Faced with a room full of young people largely ill-disposed towards him and his party, Mr Farage stood firm and stuck to his guns. His popularity with young voters may not have been enhanced greatly; he may in fact have lost a few votes from the younger generation. But, in an age of political chefs desperate to cook the electorate’s favourite dish, garnished and served up just the way they like it, you have to admire the UKIP leader for providing us with a break from the norm.
If you had missed the show and simply looked at the social media stats, you would have thought that he had been received rather well. In every policy area Farage discussed, the #YesNigels (those on Twitter who agreed with the points he had made) outweighed the #NoNigels (those who disagreed). Those in the studio had a different take.
From the bloke who accused him of “spouting hidden racist views” to the woman who demanded to know how - given Mr Farage’s previous explanation of homophobia by UKIP members as ‘a joke’ - we were expected to know when he was being serious, they did not like him. And the feeling was mutual.
‘Get the facts right!’ Mr Farage barked at an audience member who had the audacity to ask him if he was aware that Britain was a global country. ‘You are going down a media myth,’ he told another youngster who challenged his immigration stats, referring to the infamous UKIP ‘29m Romanians’ immigration poster.
UKIP, said Mr Farage, are the opposition to the establishment. They are patriotic, but not nationalistic. A young man in the back row keen to see improvements in the living standards of ‘everyday working people’ (a Milispy?) disagreed and accused UKIP of being “dangerous”.
“You’d be concerned if a group of men of any nationality moved in next door to you,” he proposed to the audience. They weren’t too sure. “I live with 12 other people,” one member told him. Mr Farage tried again. “There’s nothing you can do to give every child a level playing field [in school],” he confidently asserted. Again, they weren’t buying it.

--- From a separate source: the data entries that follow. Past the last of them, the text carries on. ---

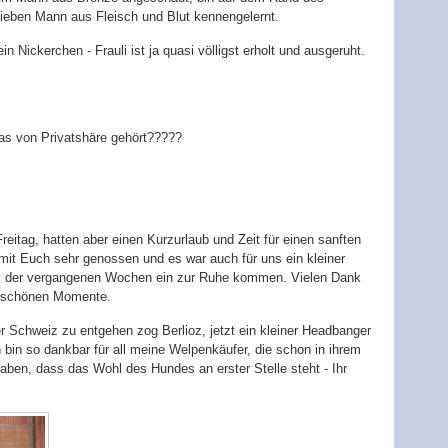
lieben Mann aus Fleisch und Blut kennengelernt.
in Nickerchen - Frauli ist ja quasi völligst erholt und ausgeruht.
was von Privatshäre gehört?????
itag, hatten aber einen Kurzurlaub und Zeit für einen sanften
it Euch sehr genossen und es war auch für uns ein kleiner
l der vergangenen Wochen ein zur Ruhe kommen. Vielen Dank
ie schönen Momente.
 Schweiz zu entgehen zog Berlioz, jetzt ein kleiner Headbanger
bin so dankbar für all meine Welpenkäufer, die schon in ihrem
haben, dass das Wohl des Hundes an erster Stelle steht - Ihr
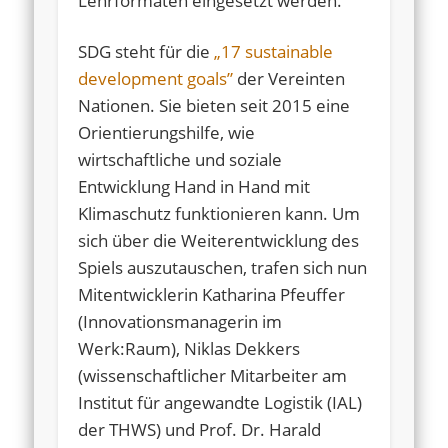
Lehrformaten eingesetzt werden.
SDG steht für die
„17 sustainable
development goals”
der Vereinten
Nationen. Sie bieten seit 2015 eine
Orientierungshilfe, wie
wirtschaftliche und soziale
Entwicklung Hand in Hand mit
Klimaschutz funktionieren kann. Um
sich über die Weiterentwicklung des
Spiels auszutauschen, trafen sich nun
Mitentwicklerin Katharina Pfeuffer
(Innovationsmanagerin im
Werk:Raum), Niklas Dekkers
(wissenschaftlicher Mitarbeiter am
Institut für angewandte Logistik (IAL)
der THWS) und Prof. Dr. Harald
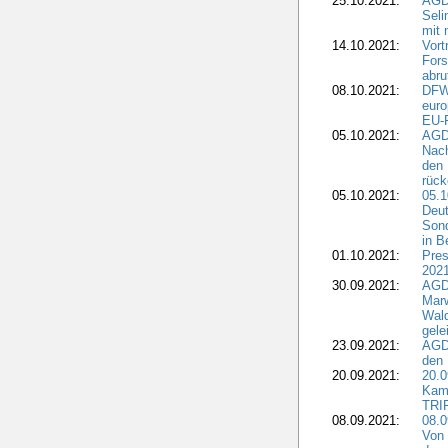
25.10.2021:
AGDW
Seli
mit 
14.10.2021:
Vor
Fors
abru
08.10.2021:
DFW
euro
EU-F
05.10.2021:
AGDW
Nach
den 
rüc
05.10.2021:
05.1
Deut
Sond
in B
01.10.2021:
Pres
2021
30.09.2021:
AGD
Marw
Wal
gele
23.09.2021:
AGD
den 
20.09.2021:
20.0
Kam
TRI
08.09.2021:
08.0
Von 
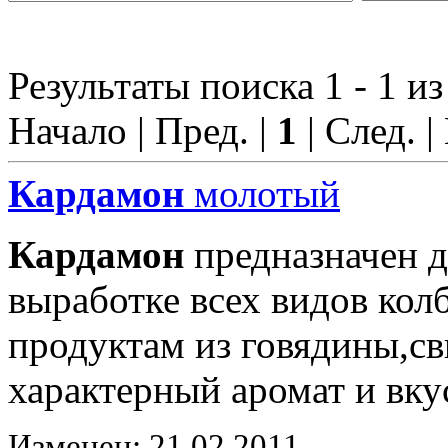
Результаты поиска 1 - 1 из
Начало | Пред. |
1
| След. |
Кардамон
молотый
Кардамон
предназначен д
выработке всех видов ко
продуктам из говядины,с
характерный аромат и вку
Изменен: 21.02.2011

In what was the only point that elicited a reaction from the young people other than repressed hatred or, less, repressed rage, Mr Farage said that he believed too many young people are told that they have to go to university, and that not enough is done to support the training of school leavers in apprenticeships.
By the time we’d got onto gay marriage, even the irrepressibly jovial UKIP leader must have given up all hope of getting even a flicker of agreement from any of the young people. Another assertion, more hopeful than confident this time: “Homophobia is a generational thing.”
This time they just stared at him.
The Q&A ended in fitting fashion, with Mr Farage stating that he “had no idea” whether or not he believed in global warming, and claiming that the Tories were planning to steal all the brilliant policy ideas he had just articulated.
A combative performance in the midst of an abrasive audience, Farage enhanced his ever-growing reputation as a fearless debater. With Ed Miliband next in the spotlight, it will be intriguing to witness how the Labour leader copes with such scrutiny, although one would suspect that the audience reserved much of their repentant anger for UKIP’s sanguine saviour.